---------- GIVEN PASSAGE ----------

The resolution sponsored by Sen. Russ Feingold (D-WI) drew the support of 10 other senators across both sides of the aisle, from elder statesmen like Sens. Richard Lugar (R-IN) and Patrick Leahy (D-VT) to the freshman Sen. Ted Kaufman (D-DE). Representing constituents from the Great Lakes to the North Atlantic to the Okefenokee swamplands, they and other senators came together to not only celebrate and evaluate press freedom around the globe, but to also, in the words of the resolution that they co-sponsored in honor of World Press Freedom Day on Sunday, "defend the media from attacks on the independence of the media, and to pay tribute to journalists who have lost their lives in the line of duty."

---------- RECORDS ----------

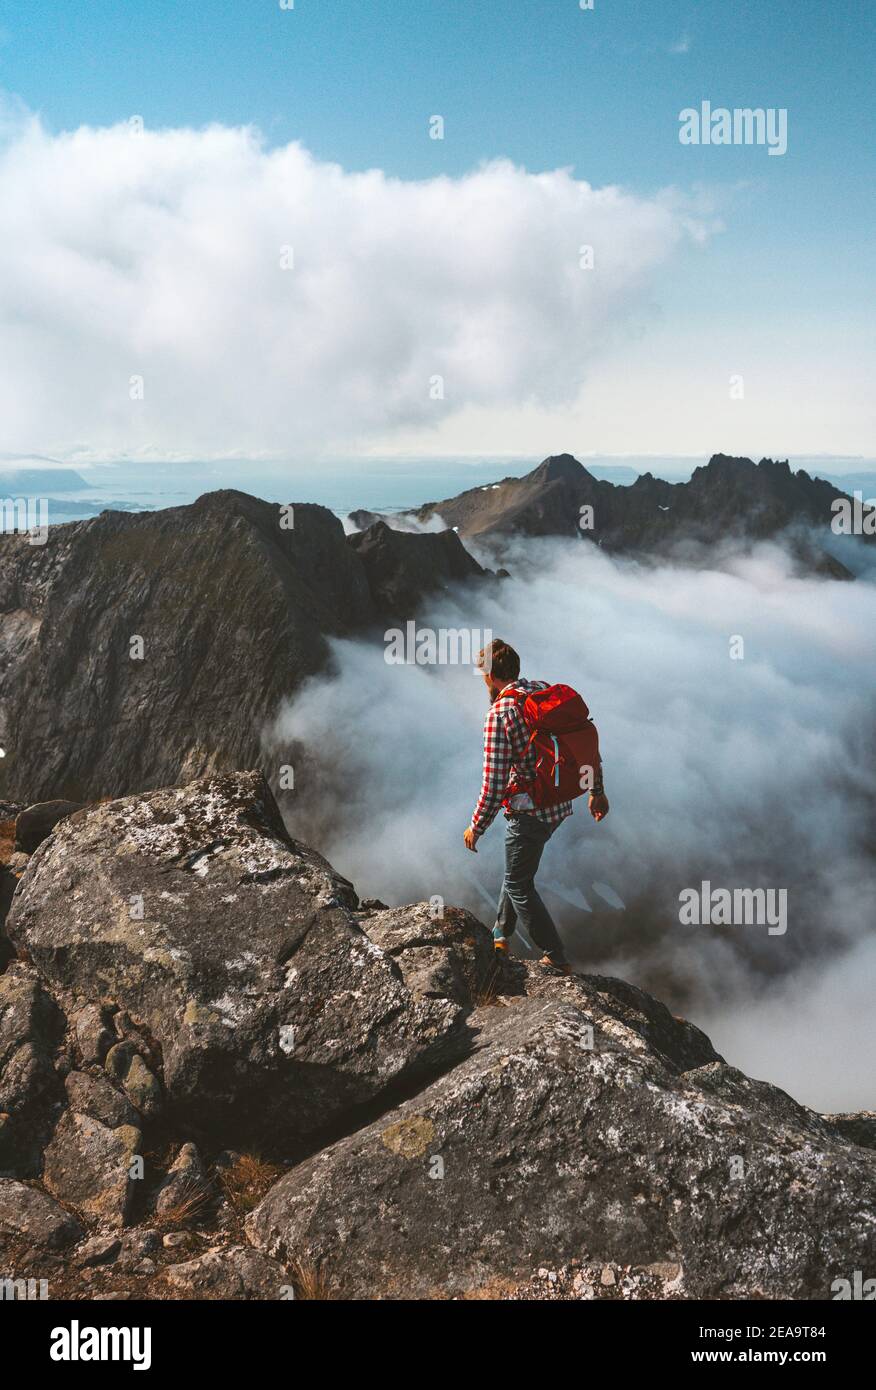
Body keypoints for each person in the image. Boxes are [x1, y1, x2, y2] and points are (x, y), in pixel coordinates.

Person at [463, 638, 609, 974]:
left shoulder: (498, 715)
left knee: (518, 883)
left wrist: (477, 826)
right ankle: (501, 933)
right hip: (559, 805)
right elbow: (583, 746)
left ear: (488, 676)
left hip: (531, 811)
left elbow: (494, 784)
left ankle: (555, 956)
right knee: (518, 869)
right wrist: (596, 791)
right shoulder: (543, 692)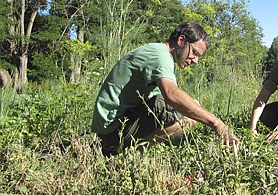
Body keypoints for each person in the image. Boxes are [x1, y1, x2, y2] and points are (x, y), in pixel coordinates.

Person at [91, 22, 238, 156]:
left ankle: (128, 151)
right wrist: (217, 123)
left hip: (110, 126)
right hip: (112, 129)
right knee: (188, 116)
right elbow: (171, 94)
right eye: (194, 53)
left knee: (187, 107)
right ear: (181, 41)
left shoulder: (156, 51)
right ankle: (128, 155)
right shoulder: (160, 56)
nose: (195, 61)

----------

Reproduce the passage above about the Senate resolution on press freedom word for word, in full.

OUTPUT FOR THIS EXERCISE:
The resolution sponsored by Sen. Russ Feingold (D-WI) drew the support of 10 other senators across both sides of the aisle, from elder statesmen like Sens. Richard Lugar (R-IN) and Patrick Leahy (D-VT) to the freshman Sen. Ted Kaufman (D-DE). Representing constituents from the Great Lakes to the North Atlantic to the Okefenokee swamplands, they and other senators came together to not only celebrate and evaluate press freedom around the globe, but to also, in the words of the resolution that they co-sponsored in honor of World Press Freedom Day on Sunday, "defend the media from attacks on the independence of the media, and to pay tribute to journalists who have lost their lives in the line of duty."